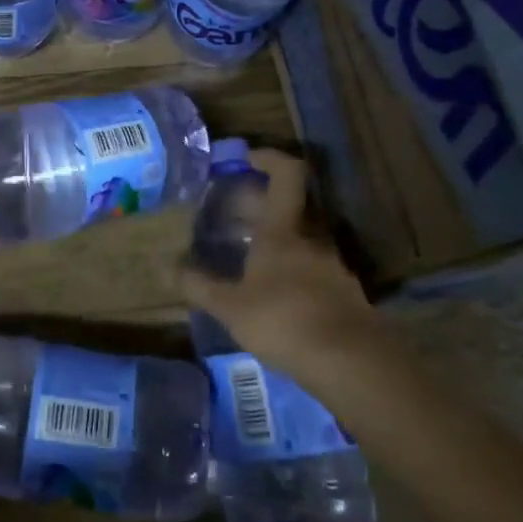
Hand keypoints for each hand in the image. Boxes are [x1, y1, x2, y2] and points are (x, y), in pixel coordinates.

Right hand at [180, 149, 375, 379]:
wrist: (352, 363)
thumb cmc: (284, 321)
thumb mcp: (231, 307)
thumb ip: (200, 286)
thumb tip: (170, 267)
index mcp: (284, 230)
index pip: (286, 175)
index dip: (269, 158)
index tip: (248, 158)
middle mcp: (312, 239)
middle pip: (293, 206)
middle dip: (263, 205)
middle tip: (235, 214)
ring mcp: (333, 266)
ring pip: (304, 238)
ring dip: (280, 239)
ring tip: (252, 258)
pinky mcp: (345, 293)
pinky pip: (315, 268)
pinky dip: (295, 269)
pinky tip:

* Task brief *
Exactly as they stand in the records above, print the lines from the one containing "middle tip: (235, 214)" through the final line, inclusive.

* Final answer *
middle tip: (235, 214)
ring mcp: (333, 266)
ring pip: (304, 238)
ring dip: (280, 239)
ring tip: (252, 258)
pinky mcp: (345, 293)
pinky pip: (315, 268)
pinky dip: (295, 269)
pinky tip:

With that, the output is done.